Last post, I discussed how road vibration transmits a spectrum of acceleration to the frame, which excites oscillation modes in the relatively complex bike-rider system. MIT measurements showed oscillations near 30 Hz (of lesser magnitude, less in carbon fiber than in steel and Al) and near 50 Hz (of greater magnitude, more in Al than in carbon fiber or steel).

I generated simulated noise spectra with, successively, a direct ground noise component at 0 Hz, then a mode at 30 Hz, then an additional mode at 50 Hz. The magnitudes of the latter two modes were based on the MIT data. Here's the curves. As you can see, the 30 Hz and 50 Hz modes have a large effect on the acceleration:

simulated vibration data in frame, adding modes

Now suppose I was trying to extract cadence from such accelerometer data. All of this would be considered "noise": not part of a ±1 g oscillation as the gravity vector spins in a circle relative to spindle coordinates. Essentially I want the noise magnitude to be reduced to less than ±1g, with as few "wiggles" as possible.

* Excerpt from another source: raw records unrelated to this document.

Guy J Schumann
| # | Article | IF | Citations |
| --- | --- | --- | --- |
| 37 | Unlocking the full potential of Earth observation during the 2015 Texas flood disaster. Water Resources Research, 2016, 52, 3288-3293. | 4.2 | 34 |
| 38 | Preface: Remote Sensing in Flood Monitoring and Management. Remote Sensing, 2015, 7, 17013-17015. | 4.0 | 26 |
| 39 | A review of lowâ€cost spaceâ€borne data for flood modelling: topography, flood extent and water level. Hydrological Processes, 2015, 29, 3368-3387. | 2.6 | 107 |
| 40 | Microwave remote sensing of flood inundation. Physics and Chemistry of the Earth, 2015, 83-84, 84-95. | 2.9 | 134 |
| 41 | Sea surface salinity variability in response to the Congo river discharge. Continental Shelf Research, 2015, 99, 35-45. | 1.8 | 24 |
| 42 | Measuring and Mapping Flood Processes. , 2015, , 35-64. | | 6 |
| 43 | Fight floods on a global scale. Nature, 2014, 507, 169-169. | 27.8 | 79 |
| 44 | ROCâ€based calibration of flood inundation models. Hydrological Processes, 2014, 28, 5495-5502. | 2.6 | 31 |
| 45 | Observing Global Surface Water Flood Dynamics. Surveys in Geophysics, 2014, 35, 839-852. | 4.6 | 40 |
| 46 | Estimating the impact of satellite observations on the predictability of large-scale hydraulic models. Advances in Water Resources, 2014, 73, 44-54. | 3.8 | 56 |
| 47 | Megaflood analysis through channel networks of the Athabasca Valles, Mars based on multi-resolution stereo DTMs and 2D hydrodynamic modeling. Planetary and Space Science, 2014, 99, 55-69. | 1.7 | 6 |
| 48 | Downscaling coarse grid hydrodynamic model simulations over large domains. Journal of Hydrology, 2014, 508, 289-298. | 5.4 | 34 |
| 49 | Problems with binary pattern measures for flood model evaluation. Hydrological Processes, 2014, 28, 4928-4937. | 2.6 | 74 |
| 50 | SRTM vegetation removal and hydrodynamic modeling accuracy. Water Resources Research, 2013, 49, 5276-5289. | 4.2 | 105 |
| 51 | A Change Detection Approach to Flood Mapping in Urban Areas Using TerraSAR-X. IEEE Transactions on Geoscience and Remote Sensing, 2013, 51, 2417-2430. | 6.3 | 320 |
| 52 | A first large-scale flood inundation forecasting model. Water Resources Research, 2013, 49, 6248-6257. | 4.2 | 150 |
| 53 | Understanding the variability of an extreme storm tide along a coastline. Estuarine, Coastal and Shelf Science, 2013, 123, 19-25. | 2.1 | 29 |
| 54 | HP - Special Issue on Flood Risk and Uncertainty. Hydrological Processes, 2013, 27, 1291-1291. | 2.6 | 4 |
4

Pedaling at 180 rpm, a very high cadence by any standard, results in the pedals rotating at 3 Hz: every 0.33 seconds. So it seems reasonable filtering these data with a filter with a time constant sufficiently smaller than 0.33 seconds should remove the unwanted vibrations without eliminating the signal associated with the rotating pedals.

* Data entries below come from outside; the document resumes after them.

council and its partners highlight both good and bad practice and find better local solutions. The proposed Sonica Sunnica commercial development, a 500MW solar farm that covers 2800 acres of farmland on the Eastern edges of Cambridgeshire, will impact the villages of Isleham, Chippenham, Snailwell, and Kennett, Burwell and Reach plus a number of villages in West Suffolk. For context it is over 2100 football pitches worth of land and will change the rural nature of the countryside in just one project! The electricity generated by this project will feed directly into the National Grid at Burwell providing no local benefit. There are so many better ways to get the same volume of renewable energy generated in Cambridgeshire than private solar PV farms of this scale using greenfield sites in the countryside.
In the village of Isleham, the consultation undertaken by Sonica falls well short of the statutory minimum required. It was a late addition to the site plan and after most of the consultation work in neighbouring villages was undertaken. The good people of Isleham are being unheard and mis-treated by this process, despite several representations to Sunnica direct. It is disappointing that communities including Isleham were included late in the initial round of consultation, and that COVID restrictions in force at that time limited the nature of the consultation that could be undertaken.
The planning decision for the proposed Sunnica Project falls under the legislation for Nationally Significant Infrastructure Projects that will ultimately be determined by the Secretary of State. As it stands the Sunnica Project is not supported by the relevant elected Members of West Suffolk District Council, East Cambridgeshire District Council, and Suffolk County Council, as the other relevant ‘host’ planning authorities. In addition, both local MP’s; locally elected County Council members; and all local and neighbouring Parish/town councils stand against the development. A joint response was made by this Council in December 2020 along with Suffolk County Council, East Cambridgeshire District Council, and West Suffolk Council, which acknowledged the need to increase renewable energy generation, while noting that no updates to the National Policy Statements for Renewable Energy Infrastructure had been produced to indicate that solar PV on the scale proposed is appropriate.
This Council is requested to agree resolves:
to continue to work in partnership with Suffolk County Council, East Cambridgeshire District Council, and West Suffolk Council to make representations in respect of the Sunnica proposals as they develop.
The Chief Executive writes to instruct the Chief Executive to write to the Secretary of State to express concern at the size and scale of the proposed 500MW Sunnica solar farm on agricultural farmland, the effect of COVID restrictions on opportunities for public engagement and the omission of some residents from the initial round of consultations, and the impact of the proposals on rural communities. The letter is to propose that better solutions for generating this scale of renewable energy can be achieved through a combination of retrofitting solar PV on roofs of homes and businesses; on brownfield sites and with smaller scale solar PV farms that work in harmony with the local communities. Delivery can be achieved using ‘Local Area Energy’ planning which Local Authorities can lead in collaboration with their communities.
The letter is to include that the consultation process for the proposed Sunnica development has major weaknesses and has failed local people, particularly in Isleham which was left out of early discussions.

Recall I spent several (probably too many) posts describing my experiments in digital filtering. In particular a cos(π/2 t/τ) sin(πt/τ) convolution function cut off low-frequency signal components (proportional to frequency) as well as high frequency signal components (proportional to the square of frequency). The shape of the filter is as follows:

Convolution function for data smoothing

I'll apply this filter with τ = 0.15 seconds: more than a factor of two less than the time it takes for a pedal revolution at 180 rpm, but long enough that it should essentially eliminate the influence of these 30 Hz and 50 Hz modes. Note this is not the causal version of the filter: that's not important, the difference in the causal version is just a delay of τ.

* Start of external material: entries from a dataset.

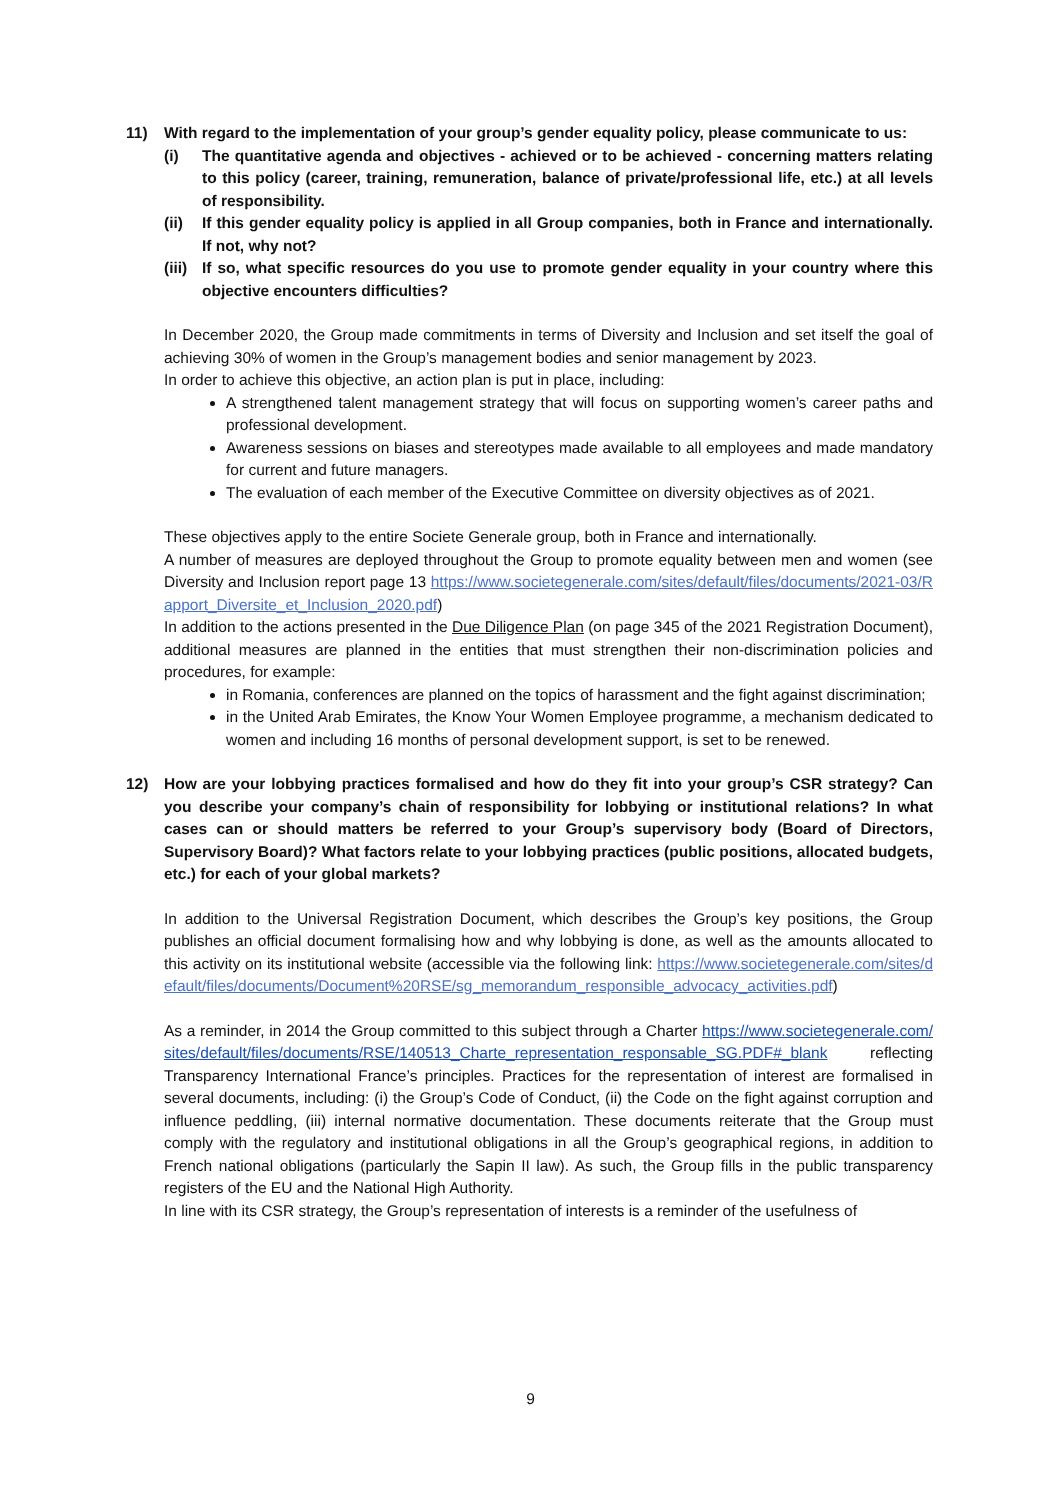11) With regard to the implementation of your group’s gender equality policy, please communicate to us:
(i) The quantitative agenda and objectives - achieved or to be achieved - concerning matters relating to this policy (career, training, remuneration, balance of private/professional life, etc.) at all levels of responsibility.
(ii) If this gender equality policy is applied in all Group companies, both in France and internationally. If not, why not?
(iii)
If so, what specific resources do you use to promote gender equality in your country where this objective encounters difficulties?
In December 2020, the Group made commitments in terms of Diversity and Inclusion and set itself the goal of achieving 30% of women in the Group’s management bodies and senior management by 2023.
In order to achieve this objective, an action plan is put in place, including:
A strengthened talent management strategy that will focus on supporting women’s career paths and professional development.
Awareness sessions on biases and stereotypes made available to all employees and made mandatory for current and future managers.
The evaluation of each member of the Executive Committee on diversity objectives as of 2021.
These objectives apply to the entire Societe Generale group, both in France and internationally.
A number of measures are deployed throughout the Group to promote equality between men and women (see Diversity and Inclusion report page 13 https://www.societegenerale.com/sites/default/files/documents/2021-03/Rapport_Diversite_et_Inclusion_2020.pdf)
In addition to the actions presented in the Due Diligence Plan (on page 345 of the 2021 Registration Document), additional measures are planned in the entities that must strengthen their non-discrimination policies and procedures, for example:
in Romania, conferences are planned on the topics of harassment and the fight against discrimination;
in the United Arab Emirates, the Know Your Women Employee programme, a mechanism dedicated to women and including 16 months of personal development support, is set to be renewed.
12) How are your lobbying practices formalised and how do they fit into your group’s CSR strategy? Can you describe your company’s chain of responsibility for lobbying or institutional relations? In what cases can or should matters be referred to your Group’s supervisory body (Board of Directors, Supervisory Board)? What factors relate to your lobbying practices (public positions, allocated budgets, etc.) for each of your global markets?
In addition to the Universal Registration Document, which describes the Group’s key positions, the Group publishes an official document formalising how and why lobbying is done, as well as the amounts allocated to this activity on its institutional website (accessible via the following link: https://www.societegenerale.com/sites/default/files/documents/Document%20RSE/sg_memorandum_responsible_advocacy_activities.pdf)
As a reminder, in 2014 the Group committed to this subject through a Charter https://www.societegenerale.com/sites/default/files/documents/RSE/140513_Charte_representation_responsable_SG.PDF#_blank reflecting Transparency International France’s principles. Practices for the representation of interest are formalised in several documents, including: (i) the Group’s Code of Conduct, (ii) the Code on the fight against corruption and influence peddling, (iii) internal normative documentation. These documents reiterate that the Group must comply with the regulatory and institutional obligations in all the Group’s geographical regions, in addition to French national obligations (particularly the Sapin II law). As such, the Group fills in the public transparency registers of the EU and the National High Authority.
In line with its CSR strategy, the Group’s representation of interests is a reminder of the usefulness of
9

So I did that. I plot in the following both the smoothed vibration and the smoothed net signal from the vibrations superposed on a sinusoidally varying gravity signal from a pedal rotating at 180 rpm. Note the filter reduced the ±1 g gravity signal to ±0.8 g.

Application of filter to vibration data, gravity relative to rotating spindle, and the sum

Only one vibration curve is shown. This is because only the ground noise contributes. To the pixel resolution of the plot, the 30 Hz and 50 Hz components have been completely eliminated by the filter. There's some subtlety with filtering sampled data where the sampling rate is less than the so-called Nyquist rate. But I'll skip that. I assume the sampling is done correctly.

So with this, if I wanted to measure rpm's by finding zero-crossings of an acceleration component, you can see the filtered vibrations shift the locations of the zero crossings a bit (which adds noise to a cadence measurement). But the number of zero crossings (at least on this limited data sample) is not changed. In contrast, trying to count zero crossings in the presence of the unfiltered vibration signal would have been completely hopeless.

At very low cadences, for example less than 30 Hz, the ground noise may be a bigger problem. There's tricks one can perform to substantially reduce the problem. But that's too much detail. At least the internal bike modes (30 Hz, 50 Hz) clearly are not an issue once the data has been appropriately smoothed.